MUFAs (pronounced moo-fah) are monounsaturated fatty acids, plant-based fats found in some of the world’s most delicious foods–avocado, nuts and seeds, oils, olives, and dark chocolate! Studies show that these good-for-you fats enhance heart health and protect against chronic disease. And now the latest research shows that these dietary superstars may even target fat where it’s hardest to lose–in your belly! (source)
The MUFA’s are also what helps us feel full after eating which is awesome for me because I am always hungry an hour after eating. If I eat a MUFA meal, the hunger isn’t there as much. Most of the meals I make come from the FBDCookbook and now they came out with a new cookbook, the Flat Bell Diet Family Cookbook. I love that there are new recipes for me to try and they are geared towards getting everyone in your family to eat healthy. Although I don’t have a family of my own, it is hard to cook for my parents when my dad needs meat with every meal and I try not to eat meat. The first meal I made from the new cookbook is the Cashew, Tofu, and Broccoli Stir-Fry. DELICIOUS! It was approved by my Mom (but she approves anything that anyone makes for her) and would have been approved by my dad had it been made with chicken instead of tofu. The recipe can be found here and below.
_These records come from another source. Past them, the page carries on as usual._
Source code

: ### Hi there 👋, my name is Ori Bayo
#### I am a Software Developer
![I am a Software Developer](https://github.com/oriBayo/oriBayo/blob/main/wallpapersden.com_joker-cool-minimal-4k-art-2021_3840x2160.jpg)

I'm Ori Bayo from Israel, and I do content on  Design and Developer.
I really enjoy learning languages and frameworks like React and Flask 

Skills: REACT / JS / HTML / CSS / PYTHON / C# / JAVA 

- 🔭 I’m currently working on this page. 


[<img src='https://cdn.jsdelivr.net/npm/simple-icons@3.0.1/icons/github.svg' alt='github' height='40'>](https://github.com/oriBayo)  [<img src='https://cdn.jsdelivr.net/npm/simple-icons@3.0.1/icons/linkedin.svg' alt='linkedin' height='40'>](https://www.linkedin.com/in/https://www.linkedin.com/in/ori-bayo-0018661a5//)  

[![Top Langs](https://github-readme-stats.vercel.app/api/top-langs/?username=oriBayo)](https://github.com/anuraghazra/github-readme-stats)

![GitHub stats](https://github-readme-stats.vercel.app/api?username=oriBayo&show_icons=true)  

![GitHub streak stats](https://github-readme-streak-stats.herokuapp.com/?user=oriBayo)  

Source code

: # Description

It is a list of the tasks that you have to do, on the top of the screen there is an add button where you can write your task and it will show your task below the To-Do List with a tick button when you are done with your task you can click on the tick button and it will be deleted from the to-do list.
- 1 container (14 ounces) firm light tofu
- 2 tablespoons reduced-sodium soy sauce
- 2 tablespoons honey
- 1 tablespoon rice vinegar
- 1 teaspoon cornstarch add to shopping list
- 3 cups broccoli florets
- 3 teaspoons toasted sesame oil
- 1 red bell pepper, chopped
- 1 tablespoon minced fresh ginger
- 3 garlic cloves, minced
- 1/2 cup unsalted cashews
- 3 scallions, chopped
- 2 cups cooked brown rice
- Drain your tofu by placing the tofu on a paper towel on a dinner plate, then put another paper towel or two on top, another dinner plate on top of that, and stack heavy objects on the very top. I like to use giant tomato sauce cans. Leave it to press for 20 minute.
- In the meantime, start your brown rice cooking. Start a pot of boiling water for the broccoli. Combine the soy sauce, honey, vinegar, and cornstarch in a small bowl.
- Add the broccoli to the boiling water, return to a boil, and cook for 1 minute, or until bright green. Drain and set aside.
- Transfer the tofu to a cutting board and cut into 1/2″ to 3/4″ cubes. Heat 2 teaspoons of the sesame oil in a large nonstick skillet over medium-high heat. Add the tofu and cook, stirring occasionally, for 4 to 5 minutes, or until lightly golden. Transfer the tofu to a plate and set aside.
- Heat the remaining 1 teaspoon oil in the skillet. Add the pepper and cook, stirring occasionally, for 1 minute. Add the ginger and garlic and cook for 30 seconds, or until fragrant. Stir in the broccoli and tofu, and cook for 1 1/2 minutes, or until hot. Stir the soy sauce mixture to recombine and add to the skillet along with the cashews. Cook, stirring, for 1 minute. Remove from the heat and stir in the scallions. Serve over the rice.